Francisco Majewski

Personal information
- Date of birth: 1 May 1939
- Place of birth: Montevideo, Uruguay
- Date of death: 22 April 2012 (aged 72)
- Place of death: Cuernavaca, Mexico
- Height: 1.84 m (6 ft 1⁄2 in)
- Position(s): Defender

Senior career*
- Years: Team / Apps / (Gls)
- 1954–1961: Peñarol
- 1961–1963: Atlante
- 1963–1970: Necaxa

= Francisco Majewski =

Uruguayan footballer (1939-2012)

Francisco Majewski (1 May 1939 – 22 April 2012) was a professional footballer who played in the Uruguayan Primera División and Mexican Primera División.

==Career==
Born in Montevideo, Majewski played as a central defender and was an imposing figure at 1.84 meters and 87 kilos. He began playing for the youth side of Peñarol. At age 15, he joined Peñarol's senior side, where he would deputy for William Martínez. He won three Uruguayan league titles and the 1960 Copa Libertadores and played in the 1960 Intercontinental Cup before leaving the club.

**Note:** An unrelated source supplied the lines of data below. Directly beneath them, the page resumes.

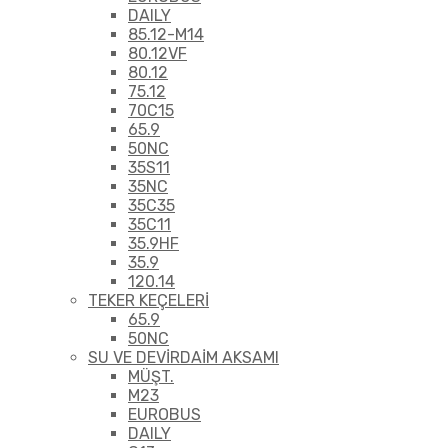
DAILY
85.12-M14
80.12VF
80.12
75.12
70C15
65.9
50NC
35S11
35NC
35C35
35C11
35.9HF
35.9
120.14
TEKER KEÇELERİ
65.9
50NC
SU VE DEVİRDAİM AKSAMI
MÜŞT.
M23
EUROBUS
DAILY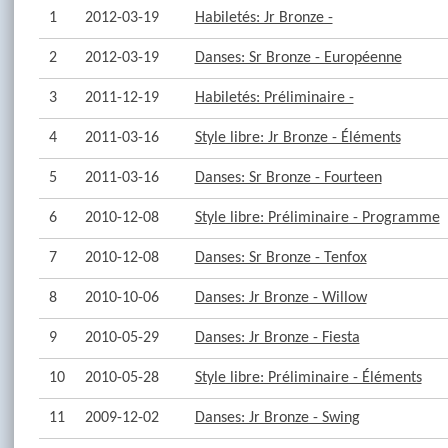
1
2012-03-19
Habiletés: Jr Bronze -
2
2012-03-19
Danses: Sr Bronze - Européenne
3
2011-12-19
Habiletés: Préliminaire -
4
2011-03-16
Style libre: Jr Bronze - Éléments
5
2011-03-16
Danses: Sr Bronze - Fourteen
6
2010-12-08
Style libre: Préliminaire - Programme
7
2010-12-08
Danses: Sr Bronze - Tenfox
8
2010-10-06
Danses: Jr Bronze - Willow
9
2010-05-29
Danses: Jr Bronze - Fiesta
10
2010-05-28
Style libre: Préliminaire - Éléments
11
2009-12-02
Danses: Jr Bronze - Swing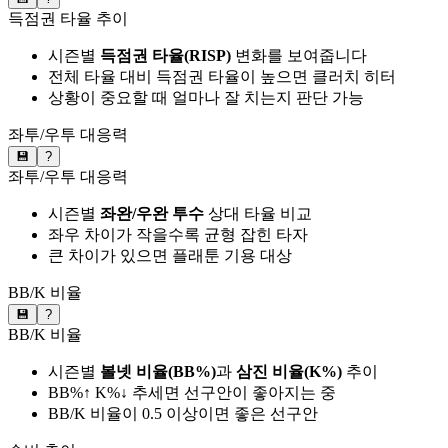
득점권 타율 추이
시즌별
득점권 타율(RISP)
변화를 보여줍니다
전체 타율 대비 득점권 타율이 높으면 클러치 히터
상황이 중요할 때 얼마나 잘 치는지 판단 가능
좌투/우투 대응력
💾
?
좌투/우투 대응력
시즌별
좌완/우완 투수
상대 타율 비교
좌우 차이가 작을수록 균형 잡힌 타자
큰 차이가 있으면 플래툰 기용 대상
BB/K 비율
💾
?
BB/K 비율
시즌별
볼넷 비율(BB%)
과
삼진 비율(K%)
추이
BB%↑ K%↓ 추세면 선구안이 좋아지는 중
BB/K 비율이 0.5 이상이면 좋은 선구안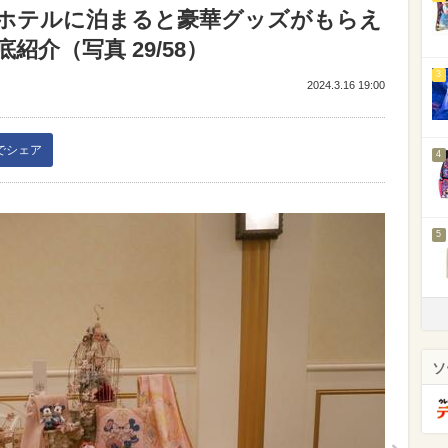
ホテルに泊まると豪華グッズがもらえ
介（写真 29/58）
3
2024.3.16 19:00
kでシェア
4
5
ソ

In 1961, Majewski moved to Mexico to join Atlante F.C. under manager Jorge Marik. After two seasons, he transferred to Necaxa where he would partner Carlos Albert in central defense for seven years. He won the 1965–66 Copa México with Necaxa, and was known as "Caballero del área" ("Gentleman of the area") for his disciplinary record as he only received two red cards during his entire career.

==Personal==
Majewski's brother, Alejandro Majewski, was also a professional footballer.

After he retired from playing football, Majewski resided in Mexico and sought Mexican citizenship. In April 2012, Majewski died in Cuernavaca.